Compound 2 was very fragile at rt. In order to identify its structure, we tried to obtain more materials through chemical transformation. Compound 1 was not stable under light, which could be converted into compounds 2 and 4. So, we treated compound 1 (35.0 mg, 25mM in MeOH) with sunlight for 1.5 h, and then the mixture was separated by HPLC on an ODS column at 18 °C using 65% MeOH aqueous solution to yield compounds 4 (4.0 mg, t_R 9.1 min, 11.4% yield) and 2 (2.0 mg, t_R 10.2 min, 5.7% yield).

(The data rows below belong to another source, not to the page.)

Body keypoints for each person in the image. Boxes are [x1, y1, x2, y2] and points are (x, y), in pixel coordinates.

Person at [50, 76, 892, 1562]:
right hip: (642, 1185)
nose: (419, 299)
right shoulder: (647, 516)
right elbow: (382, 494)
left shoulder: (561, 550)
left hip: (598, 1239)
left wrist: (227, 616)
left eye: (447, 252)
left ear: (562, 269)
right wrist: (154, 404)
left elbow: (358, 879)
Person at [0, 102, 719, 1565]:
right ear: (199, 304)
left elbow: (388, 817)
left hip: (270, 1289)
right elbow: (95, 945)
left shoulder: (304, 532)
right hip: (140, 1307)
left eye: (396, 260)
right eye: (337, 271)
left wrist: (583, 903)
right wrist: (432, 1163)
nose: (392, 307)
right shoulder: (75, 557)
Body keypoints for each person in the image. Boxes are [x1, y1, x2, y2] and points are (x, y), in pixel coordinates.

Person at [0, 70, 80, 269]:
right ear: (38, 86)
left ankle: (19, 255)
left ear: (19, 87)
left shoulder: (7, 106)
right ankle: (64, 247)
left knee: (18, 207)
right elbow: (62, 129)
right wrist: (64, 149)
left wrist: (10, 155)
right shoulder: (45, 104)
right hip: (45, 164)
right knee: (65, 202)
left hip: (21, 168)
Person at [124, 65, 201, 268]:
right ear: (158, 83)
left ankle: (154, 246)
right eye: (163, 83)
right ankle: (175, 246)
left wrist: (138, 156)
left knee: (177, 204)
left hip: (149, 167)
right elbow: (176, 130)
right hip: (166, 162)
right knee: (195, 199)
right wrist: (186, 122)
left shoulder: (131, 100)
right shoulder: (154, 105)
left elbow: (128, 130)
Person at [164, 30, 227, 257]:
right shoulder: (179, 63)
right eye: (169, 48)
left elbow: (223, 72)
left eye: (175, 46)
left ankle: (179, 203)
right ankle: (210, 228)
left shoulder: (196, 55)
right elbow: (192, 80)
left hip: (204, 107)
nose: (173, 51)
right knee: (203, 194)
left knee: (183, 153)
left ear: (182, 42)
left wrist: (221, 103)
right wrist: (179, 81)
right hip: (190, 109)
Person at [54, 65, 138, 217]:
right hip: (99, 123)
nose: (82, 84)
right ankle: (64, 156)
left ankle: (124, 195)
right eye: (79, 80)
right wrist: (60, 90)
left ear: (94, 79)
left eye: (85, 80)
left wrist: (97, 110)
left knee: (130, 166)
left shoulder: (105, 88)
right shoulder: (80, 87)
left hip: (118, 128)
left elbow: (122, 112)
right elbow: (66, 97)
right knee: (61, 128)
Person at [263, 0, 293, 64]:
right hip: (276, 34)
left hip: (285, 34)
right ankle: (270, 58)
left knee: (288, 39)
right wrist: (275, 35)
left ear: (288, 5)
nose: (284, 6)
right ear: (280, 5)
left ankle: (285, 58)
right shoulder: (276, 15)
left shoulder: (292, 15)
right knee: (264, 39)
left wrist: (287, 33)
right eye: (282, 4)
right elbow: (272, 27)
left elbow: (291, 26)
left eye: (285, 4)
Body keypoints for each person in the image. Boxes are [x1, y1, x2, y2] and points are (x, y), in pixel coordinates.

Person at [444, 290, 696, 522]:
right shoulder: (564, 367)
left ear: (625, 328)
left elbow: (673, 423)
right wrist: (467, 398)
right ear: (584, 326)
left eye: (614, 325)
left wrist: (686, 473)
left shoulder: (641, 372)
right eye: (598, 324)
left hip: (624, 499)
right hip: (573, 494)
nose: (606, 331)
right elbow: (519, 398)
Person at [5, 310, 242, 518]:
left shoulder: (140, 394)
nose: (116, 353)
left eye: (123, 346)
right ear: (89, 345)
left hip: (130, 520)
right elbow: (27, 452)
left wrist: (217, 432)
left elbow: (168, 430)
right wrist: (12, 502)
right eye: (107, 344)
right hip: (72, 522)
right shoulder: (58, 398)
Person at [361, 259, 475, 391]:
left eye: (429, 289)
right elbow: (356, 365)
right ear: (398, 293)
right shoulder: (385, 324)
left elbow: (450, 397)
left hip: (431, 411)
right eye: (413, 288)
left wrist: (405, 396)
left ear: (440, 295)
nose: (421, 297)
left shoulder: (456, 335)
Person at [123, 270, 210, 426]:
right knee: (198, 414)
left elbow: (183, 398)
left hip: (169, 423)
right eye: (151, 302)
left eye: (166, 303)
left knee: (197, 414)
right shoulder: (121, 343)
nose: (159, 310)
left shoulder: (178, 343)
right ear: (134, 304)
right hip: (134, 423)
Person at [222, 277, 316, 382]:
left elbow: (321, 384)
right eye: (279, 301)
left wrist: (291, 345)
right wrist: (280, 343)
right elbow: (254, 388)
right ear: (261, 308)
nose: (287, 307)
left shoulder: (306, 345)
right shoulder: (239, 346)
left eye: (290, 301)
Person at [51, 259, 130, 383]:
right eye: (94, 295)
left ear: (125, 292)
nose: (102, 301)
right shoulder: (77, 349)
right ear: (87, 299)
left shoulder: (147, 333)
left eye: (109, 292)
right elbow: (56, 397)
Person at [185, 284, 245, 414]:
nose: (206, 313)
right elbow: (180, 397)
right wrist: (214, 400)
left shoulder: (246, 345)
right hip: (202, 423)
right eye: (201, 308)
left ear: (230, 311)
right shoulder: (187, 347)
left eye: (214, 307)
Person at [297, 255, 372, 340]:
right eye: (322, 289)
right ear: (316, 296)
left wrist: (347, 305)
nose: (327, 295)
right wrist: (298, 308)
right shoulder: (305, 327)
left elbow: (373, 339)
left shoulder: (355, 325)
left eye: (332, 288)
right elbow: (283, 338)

The NMR spectra of compound 2 were measured at 0 °C in pyridine-d₅.

3.11. Cytotoxicity Assay

Cytotoxicity was assayed against A549 and MCF-7 cell lines by the MTT [19], and K562 and HL-60 cell lines CCK-8 [20] methods. Adriamycin was used as the positive control with the IC₅₀ values of 1.00, 0.63, 0.73 and 0.58 for the cell lines MCF-7, A549, K562, and HL-60 respectively.

3.12. Antimicrobial Assay

The antimicrobial activities against pathogenic bacteria, Escherichia coli ATCC 11775, Staphylococcus aureus ATCC 6538, Pseudomonas aeruginosa ATCC10145, Clostridium perfringens CGMCC 1.0876 and Bacillus subtilis CGMCC 1.3376, as well as the pathogenic fungus, Candida albicans ATCC 10231 were evaluated by an agar dilution method [21]. The tested strains were cultivated in LB agar plates for bacteria and YPD agar plates for C. albicans at 37 °C. Compounds 1, 3 and 4 and positive controls were dissolved in MeOH at different concentrations from 100 to 0.05 μg/mL by the continuous 2-fold dilution methods. A 10 μL quantity of test solution was absorbed by a paper disk (5 mm diameter) and placed on the assay plates. After 12 h incubation, zones of inhibition (mm in diameter) were recorded. The minimum inhibitory concentrations (MICs) were defined as the lowest concentration at which no microbial growth could be observed. Ciprofloxacin lactate (for bacteria) and ketoconazole (for fungus) were used as positive control for E. coli, S. aureus, P. aeruginosa, C. perfringens, B. subtilis, C. albicans with MIC values of 1.9, 1.9, 3.8, 1.9, 0.94, and 0.02 μM, respectively.

4. Conclusions

In summary, we identified four polyene macrolactams (1–4) from a deep-sea sediment-derived Streptomyces strain, OUCMDZ-3159. Compounds 1 and 2 with 20-membered or larger ring moieties existed a keto-enol tautomerism in the DMSO solution or pyridine solution. The abiotic formation of 2 and 4 from 1 was clarified through a package of heat and light induced intramolecular pericyclic reactions. This study indicated that light was a key factor that made the polyene macrolactams unstable at rt. The results provide ideas for the research on the non-enzymatic formation of polycyclic macrolactams.